Business Week: July 12, 1999
International -- Asian Business: Hong Kong

Can the Internet Lift Hong Kong's Fallen `Angels'? (int'l edition)
Once high-flying companies are betting on cyberservices

Wong Kwan is a legend in Hong Kong. An illegal immigrant from China, he worked his way up to owning his own hotel-and-property company. In the early 1990s, his Pearl Oriental Holdings was a darling of investors impressed by his guanxi, or connections. They dubbed Pearl an ``angel stock'' as its shares soared. But when Hong Kong's property bubble burst, Pearl's stock fell to earth, dropping 93% from its 1997 peak.

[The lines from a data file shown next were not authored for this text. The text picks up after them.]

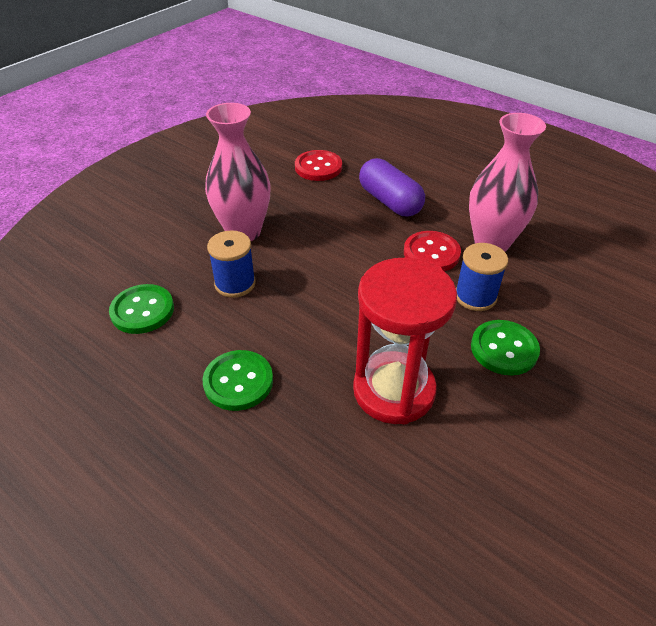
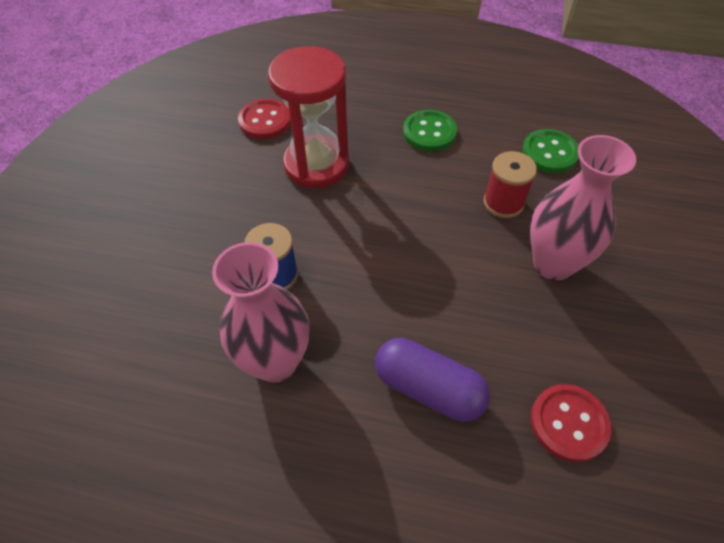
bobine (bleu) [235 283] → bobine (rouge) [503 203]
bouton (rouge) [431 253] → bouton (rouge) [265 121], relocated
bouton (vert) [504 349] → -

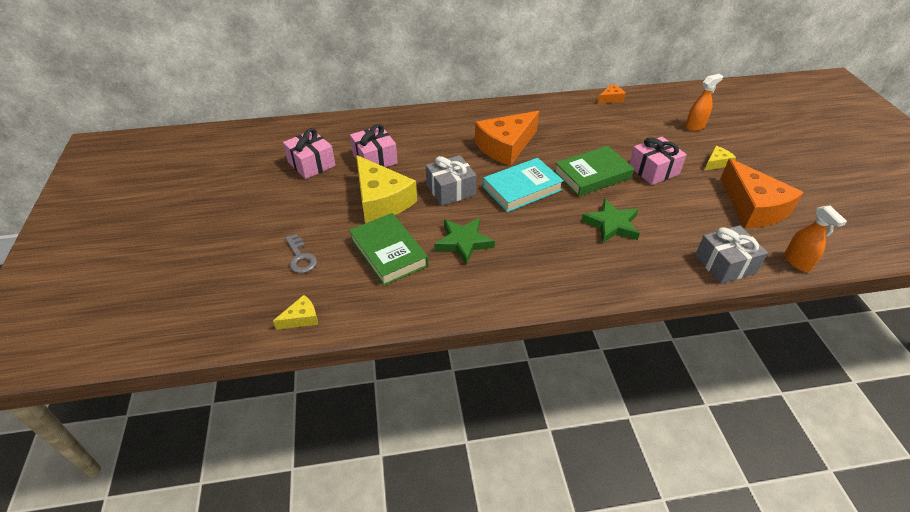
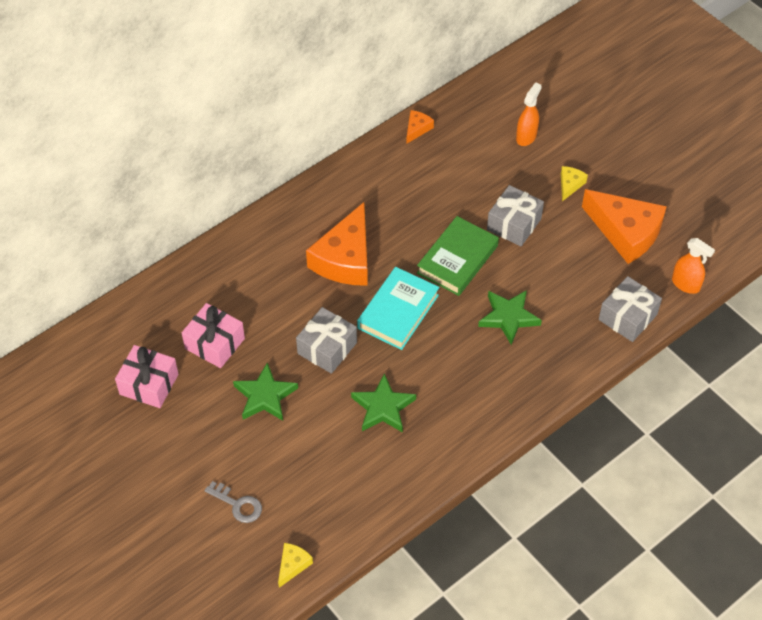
livre (vert) [388 252] → -
fromage (jaune) [381 200] → étoile (vert) [265 396]
cadeau (rose) [653 170] → cadeau (gris) [514 224]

Now, Wong and other angel-stock founders are pushing connections to the Internet rather than China to regain altitude. Wong is diversifying into software development and voice and data telecom services, as well as Internet services. To raise cash, he made an $8 million rights issue in June and is selling property. ``There is marvelous potential'' in high tech, says Wong, 51, strolling through one of Pearl's luxury houses with an exuberant decor of nude sculptures, elephant tusks, tiger-skin rugs, and vast urns of plastic flowers.

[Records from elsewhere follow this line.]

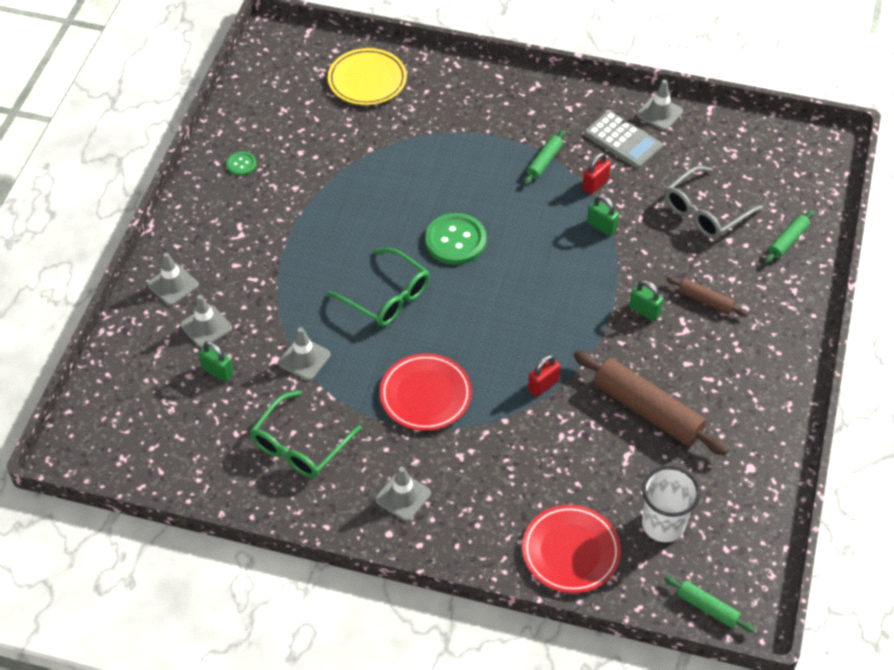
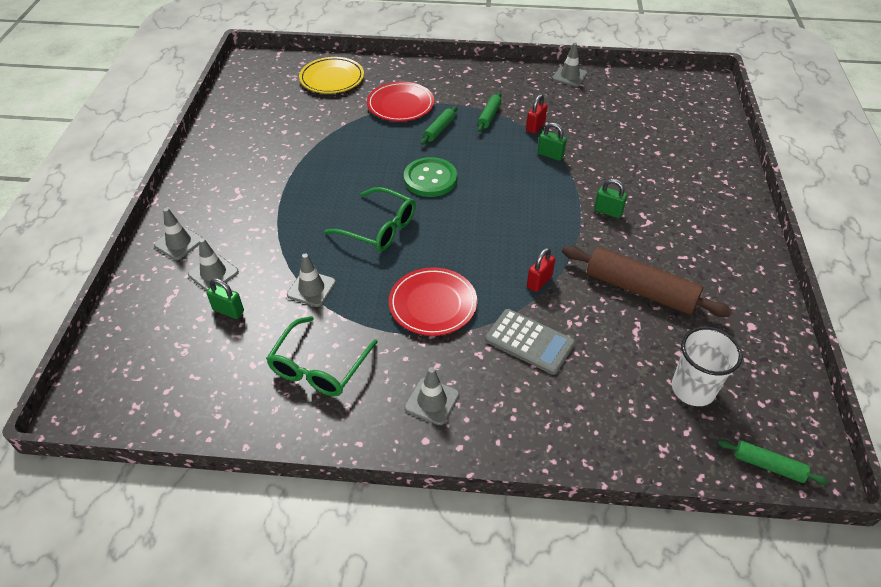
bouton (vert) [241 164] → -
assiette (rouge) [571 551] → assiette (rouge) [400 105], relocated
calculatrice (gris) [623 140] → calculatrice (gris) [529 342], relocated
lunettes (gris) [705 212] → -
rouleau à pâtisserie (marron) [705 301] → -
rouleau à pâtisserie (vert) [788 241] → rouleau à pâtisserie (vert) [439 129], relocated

The leap into high tech certainly shows the flexibility of Hong Kong companies. Moving away from businesses based on guanxi and real estate toward promising technology businesses is ``quite sensible,'' says Peter Lovelock, deputy director of the telecom-research project at the University of Hong Kong. And investors, though once burned by the highfliers, seem willing to take another chance. Pearl Oriental's stock has almost doubled since early February, and shares of Wharf Holdings, a troubled property developer, have soared on news of its plans to offer high-speed Internet service. Smaller fry are rushing to find a high-tech angle fast in the hope of scooping up similar gains.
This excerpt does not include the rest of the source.